• **EXERCISE**
Your response should consist solely of the lines from the one containing "The balance of" through the final line of the entries, repeated exactly.
START RECORDED DATA
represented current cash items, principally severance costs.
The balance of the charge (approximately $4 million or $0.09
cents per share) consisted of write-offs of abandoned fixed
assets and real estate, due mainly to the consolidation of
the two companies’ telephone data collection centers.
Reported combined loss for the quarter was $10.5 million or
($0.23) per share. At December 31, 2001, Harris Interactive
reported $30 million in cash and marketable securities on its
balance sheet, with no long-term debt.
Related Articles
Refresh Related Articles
END RECORDED DATA
• **WRITTEN RESPONSE**
The balance of the charge (approximately $4 million or $0.09
cents per share) consisted of write-offs of abandoned fixed
assets and real estate, due mainly to the consolidation of
the two companies’ telephone data collection centers.
Reported combined loss for the quarter was $10.5 million or
($0.23) per share. At December 31, 2001, Harris Interactive
reported $30 million in cash and marketable securities on its
balance sheet, with no long-term debt.
Related Articles
Refresh Related Articles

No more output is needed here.